What particularly stood out for Stewart was her anxiety with perfectionism, which often tells her that she is not good enough.
During her teenage years, she was plagued with negative intrusive thoughts that were something of a background track to her life.
She would later come to understand that mental struggles were not part of her and hence decided to help teenagers like her by penning a novel they could resonate with.
While Erin Stewart wanted to pen something that teenagers could use to deal with their anxieties, for her debut novel, the inspiration was something entirely different.
She was inspired by a friend of hers named Marius, who was severely scarred as a child when her house caught fire while he was living in Romania.
The fact that Marius decided not to let the tragedy define him was always a source of intrigue and inspiration. Marius has had people call him Freddy Kruger to his face while children have run screaming from him.
As such, Erin set out to write a novel that would go to these lonely and dark parts of tragedies that also have hopeful and beautiful parts just like Marius’ story.
To pen her novel, she felt that she needed to present a respectful and accurate representation of the burn survivor community. She read all manner of stories from survivors and spoke to them and to doctors about recovery and wound care.
Overall, she immersed herself in the inspirational but wonderful reality of being a burn survivor. Ultimately, she learned all about the emotional and physical anguish.
She also went beyond the stereotypes to present the reality of what it is to live with emotional and physical scars in her debut novel “Scars Like Wings.”
“The Words We Keep” by Erin Stewart is a work that tells the story of Lily a young woman who found Alice her elder sister on the bathroom floor after hurting herself.
Since that time, Lily has been struggling to keep things running for herself in addition to her family. However, she is thrown a curveball when her sister comes home from treatment earlier than she was expecting.
On the other hand, there is Lily’s partner Micah who is working on a school art and poetry assignment and has also been in treatment with Alice. There is also Micah, a young Latino man who wants to help Lily process Alice’s experience and her own.
Lily also comes with her own secrets and working with Micah may just be what may bring them to light. She has compulsions she cannot seem to be able to drown out or let go of.
When Micah and Lila finally embark on their school project, they begin to find poetry and art in unexpected places.
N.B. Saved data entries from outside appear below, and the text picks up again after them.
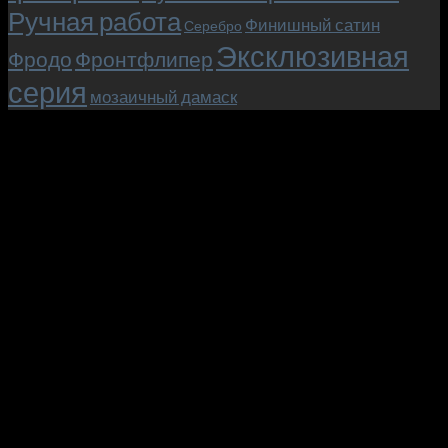
Ручная работа
Финишный сатин
Серебро
Эксклюзивная
Фродо
Фронтфлипер
серия
мозаичный дамаск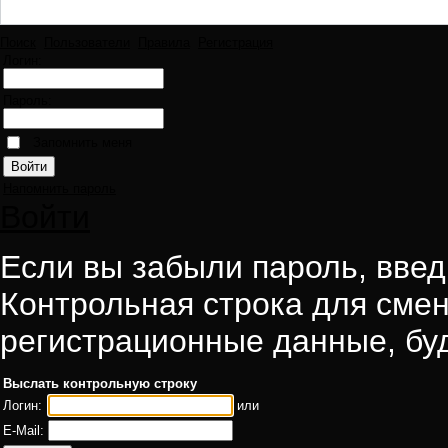
Поиск
Пользователи
Правила
Регистрация
Логин:
Пароль:
Запомнить меня
Напомнить пароль
Войти
Если вы забыли пароль, введи
Контрольная строка для смен
регистрационные данные, буд
Выслать контрольную строку
Логин:
или
E-Mail: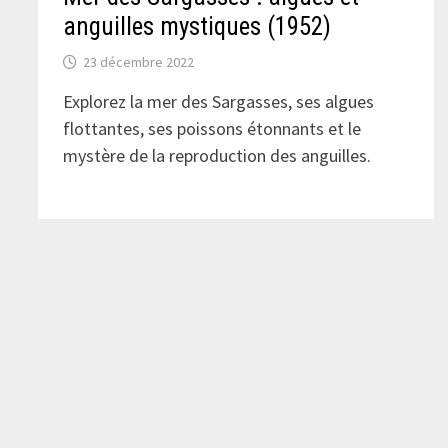
anguilles mystiques (1952)
23 décembre 2022
Explorez la mer des Sargasses, ses algues
flottantes, ses poissons étonnants et le
mystère de la reproduction des anguilles.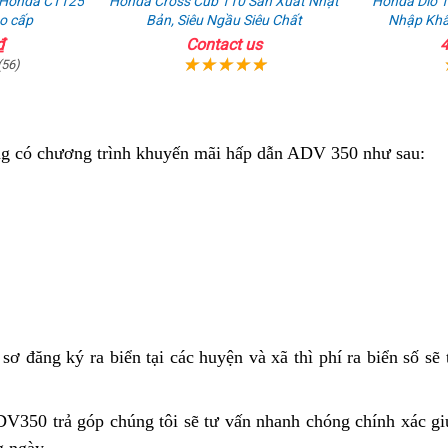
e Honda CT125
Honda Cross Cub 110 Sản Xuất Nhật
Honda Dio 
o cấp
Bản, Siêu Ngầu Siêu Chất
Nhập Khẩ
₫
Contact us
4
(56)
ng có chương trình khuyến mãi hấp dẫn ADV 350 như sau:
sơ đăng ký ra biển
bảng
tại các huyện và xã thì phí ra biển số sẽ
bảng
giá
iá
Honda
V350 trả góp
chiết
chúng tôi sẽ tư vấn nhanh chóng chính xác gi
Honda
ADV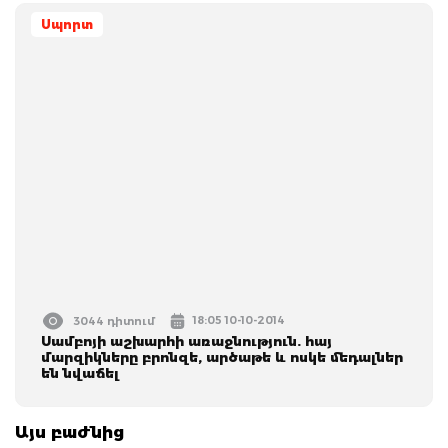
Սպորտ
18:05 10-10-2014
3044 դիտում
Սամբոյի աշխարհի առաջնություն. հայ
մարզիկները բրոնզե, արծաթե և ոսկե մեդալներ
են նվաճել
Այս բաժնից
She comes to the realization that the many words and expressions she had been swallowing have been trying to desperately break out.
The author presents the subject matter in an authentic manner as she addresses aspects of the negative including self-harm and the stigma those with mental illness have to face.
Erin Stewart’s novel “Scars Like Wings” is the story of a young woman named Ava Lee who has lost just about everything. She has lost her home, her best friend, her parents, and even her face.
She never needs a mirror to know that she is hideous as her reflection is clear in the eyes of all the people she interacts with.
One year ago, her world had been destroyed by fire and now her uncle and aunt have made the decision that she needs to go back to school and become normal once again.
Ava knows that she will never be normal once again given that she will find it almost impossible to make friends as she will always be referred to as the Burned Girl.
But then Ava meets Piper, a fellow survivor, and begins to feel better as she finally has someone with whom she can face the nightmare.
Blunt and sarcastic Peiper is not afraid to push Ava his new friend out of her comfort zone. She is introduced to a boy named Asad who is a huge lover of the theater just like she is and slowly she begins to recreate her life.
But Piper is fighting her own battle and it will not be long before she has to decide if she will have to let people let her fly or slide back into her scars.